Anchovies in salt of Mar Ligure PGI

This PGI product was created to protect fishing and processing methods dating back centuries. Even today, anchovies are fished with the traditional “lampare”, a night-fishing technique attracting fish with a lamp light. These anchovies are then hand-processed and left squashed and under salt to season for 40 to 60 days. They distinguish themselves by their size of between 12 and 20cm, and by their sapid and non-greasy flavour that makes them particularly appealing to the palate and versatile in the kitchen.
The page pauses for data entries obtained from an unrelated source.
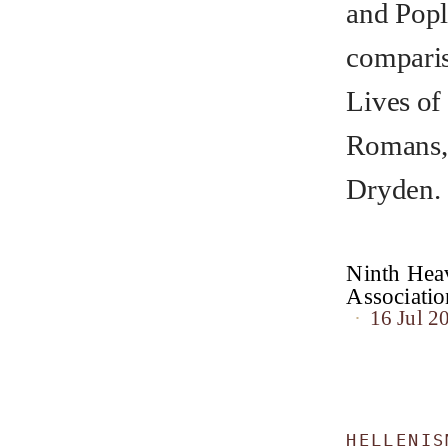
and Popl
comparis
Lives of
Romans, 
Dryden.
Ninth Heav
Associat
16 Jul 2
HELLENIS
Riviera Ligure, extra virgin PDO

This PDO encompasses three additional geographic references, namely Riviera dei Fiori, Riviera del Ponente Savonese, and Riviera di Levante. The Riviera Ligure is considered an excellent extra virgin oil that is loved for its sweet taste, in the face of a high oleic acid content. As evidenced by data of the Consortium of Riviera Ligure PDO, about 6,765 quintals of PDO oil (with an increase of 138% over the previous campaign) were marketed in 2015, marking a radical demand for this product.

Bakery products

When travelling to Liguria, particularly to Genoa, it is impossible not to bump into bakeries or “focaccerie” specializing in the production of the typical street food of this region, the focaccia. The classic Focaccia Genovese is a kind of squeezed, rectangular bread that is shined with EVO oil, water, and salt during the leavening. The Focaccia di Recco with PGI cheese is produced in the metropolitan area of Genoa. In this case, the unleavened dough is spread in two thin sheets, in between which soft cheese is sprinkled. When cooked, these flakes are crisp and friable on the surface and soft on the inside.

Amaretto di Sassello

Originating from a municipality in the province of Savona, the Amaretto di Sassello is softer and crumblier than both, the classic Amaretto di Saronno and the Piedmontese version. The recipe dates back to the nineteenth century, but every pastry shop in the area of Savona swears to have a different secret version. The basic ingredients are sweet almonds, albumen, sugar, and apricot kernels. In the original version, written by Pellegrino Artusi, the almonds are crushed in the mortar. It is instead the whipped albumens that bestow the softness onto the Amaretto di Sassello. If necessary, the basic measurements can be increased by adding more egg white to create very soft dough. Once they have been baked, the biscuits are sprinkled with icing sugar, left to cool down before being served.

The wines

In the oenological sector, Liguria puts forward eight CDOs and four PGIs, including the Colli di Luni Vermentino, the Riviera Ligure Pigato, the Rossese di Dolceacqua, the Ormeasco of Pornassio. The Cinque Terre Sciacchetrà, a particularly precious wine, that was once reserved for celebrations and festivities, is a raisin wine that provides a minimum aging of 12 months, turning into 36 for the Riserva version.